After several long, silent minutes, Alphonse let his hands drop back down, but he didn't take his eyes away from Edward's. Edward looked into those grey eyes so full of trust and contentment and love that they seemed to glow like lights in a helmet. And he felt a slow tightening of his heart, a longing ache, as he thought back over how hard the last year had been, and what that meant. "Al," he began slowly, "I overheard someone talking about us a while back. Said...that it wasn't good we were so close that we could barely get by without each other. Called it an unhealthy obsession."
Edward watched the pain slowly grow in those eyes that had been so happy a moment before, and he hated himself. But he couldn't keep quiet about it any longer. It had been weighing on his heart for so many months. He clenched his fists on his knees, but he couldn't look away. "I don't want to hurt you anymore."
Alphonse turned towards the fire, and for a long time he said nothing. When finally he began to speak, it was in a murmur as low as the crackling of the flames. "It hurts. Hurts when you're not there. I guess most people wouldn't make such a big deal about not being around their brother for a while. But...you're my best friend. What's unhealthy about missing your best friend? Because I missed you that much, it means you're that important to me, you're that much worth missing. If I didn't miss you that much, wouldn't it mean I didn't love you as much?"
Suddenly Alphonse looked around at him, his expression defiant. "What were you planning to do about this so-called 'obsession' anyway?"
"Dunno," Edward mumbled defensively with a shrug. "Back off a bit? Find something else to...fill my life?" Even as the words left his mouth, he felt his heart sink at the prospect he proposed.
Alphonse looked at him, the intensity of his gaze unabating. "Brother.

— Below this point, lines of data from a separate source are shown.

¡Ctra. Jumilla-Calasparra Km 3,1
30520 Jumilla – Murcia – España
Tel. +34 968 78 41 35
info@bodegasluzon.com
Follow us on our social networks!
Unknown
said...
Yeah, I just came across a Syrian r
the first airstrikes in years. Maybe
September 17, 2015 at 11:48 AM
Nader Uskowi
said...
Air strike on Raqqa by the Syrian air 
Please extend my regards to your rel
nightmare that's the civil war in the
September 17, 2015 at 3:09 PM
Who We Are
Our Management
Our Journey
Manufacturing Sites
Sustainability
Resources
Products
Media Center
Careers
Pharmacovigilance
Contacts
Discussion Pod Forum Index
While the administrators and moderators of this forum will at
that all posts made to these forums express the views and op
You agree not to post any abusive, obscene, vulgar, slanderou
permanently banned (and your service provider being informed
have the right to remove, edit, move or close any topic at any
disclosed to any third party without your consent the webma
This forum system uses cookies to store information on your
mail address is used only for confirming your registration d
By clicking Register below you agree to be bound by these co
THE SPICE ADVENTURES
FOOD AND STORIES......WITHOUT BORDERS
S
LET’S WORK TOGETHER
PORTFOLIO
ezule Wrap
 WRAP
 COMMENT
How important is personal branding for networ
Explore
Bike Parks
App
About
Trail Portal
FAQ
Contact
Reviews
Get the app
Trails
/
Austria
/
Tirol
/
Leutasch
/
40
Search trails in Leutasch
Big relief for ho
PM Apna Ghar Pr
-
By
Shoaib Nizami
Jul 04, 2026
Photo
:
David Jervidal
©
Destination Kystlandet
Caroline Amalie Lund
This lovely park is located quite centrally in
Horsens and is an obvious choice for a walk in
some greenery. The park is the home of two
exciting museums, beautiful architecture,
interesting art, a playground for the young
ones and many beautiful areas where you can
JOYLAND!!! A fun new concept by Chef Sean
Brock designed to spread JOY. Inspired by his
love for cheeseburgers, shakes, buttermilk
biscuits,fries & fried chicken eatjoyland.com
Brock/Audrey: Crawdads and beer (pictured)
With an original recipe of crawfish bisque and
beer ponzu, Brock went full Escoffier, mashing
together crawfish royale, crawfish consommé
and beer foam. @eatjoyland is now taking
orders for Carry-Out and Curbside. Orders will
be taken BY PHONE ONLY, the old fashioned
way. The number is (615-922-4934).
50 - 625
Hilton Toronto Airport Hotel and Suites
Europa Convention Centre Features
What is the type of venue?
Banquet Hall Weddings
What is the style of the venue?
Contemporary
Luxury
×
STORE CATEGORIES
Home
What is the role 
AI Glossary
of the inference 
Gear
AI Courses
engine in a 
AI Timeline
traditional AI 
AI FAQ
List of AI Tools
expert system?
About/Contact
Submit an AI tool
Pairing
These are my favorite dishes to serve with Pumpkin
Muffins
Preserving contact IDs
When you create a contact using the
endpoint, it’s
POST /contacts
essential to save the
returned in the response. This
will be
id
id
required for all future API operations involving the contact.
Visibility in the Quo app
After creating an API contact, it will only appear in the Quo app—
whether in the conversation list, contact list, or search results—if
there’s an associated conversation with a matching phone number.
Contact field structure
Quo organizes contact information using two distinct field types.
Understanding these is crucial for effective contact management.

I don't want to love you with anything less than everything I have."
Edward saw in that face that bore so much resemblance to himself, a boy bleeding out onto the floor and screaming, a boy dipping his hand in his own blood and offering up everything he had to get his only brother back, a boy suffering through automail rehabilitation in a third of the usual time, a boy fighting and striving with every last breath for the goal he finally achieved. He saw himself in those grey eyes, in that resolute face, and yet he saw so much more than himself. Alphonse was greater than he was, even if that greatness went largely unrecognized because of how quietly it was shown. Alphonse didn't scream and rage, didn't push forward and become a State Alchemist at the tender age of twelve, didn't tear off his own limbs in desperation. But all the staunch resolve that had led Edward through his life shone from Alphonse's eyes, magnified tenfold and focused completely on one person: him.
Then Edward did something he'd been longing to do for the whole day, and hugged his little brother as tightly as he could. They remained that way for long moments that stretched into meaningless time, holding each other so tightly it felt as though they were trying to crush each other into their chests so their hearts really could touch. It was a mirror image of when they'd made their final goodbye, just before Alphonse had stepped on the train to Dublith. They'd held each other as tightly as possible then, too, but then Edward's heart had been slowly cracking, splitting in two, and falling to the ground where it shattered into a million pieces. Now it seemed to swell larger and larger, till it could encircle the whole world as his arms now encircled his brother.
A sudden tremor in Alphonse's body said that he'd begun to cry. "I'm glad to be home," he choked out.
Edward buried his face in his little brother's shoulder. "So am I."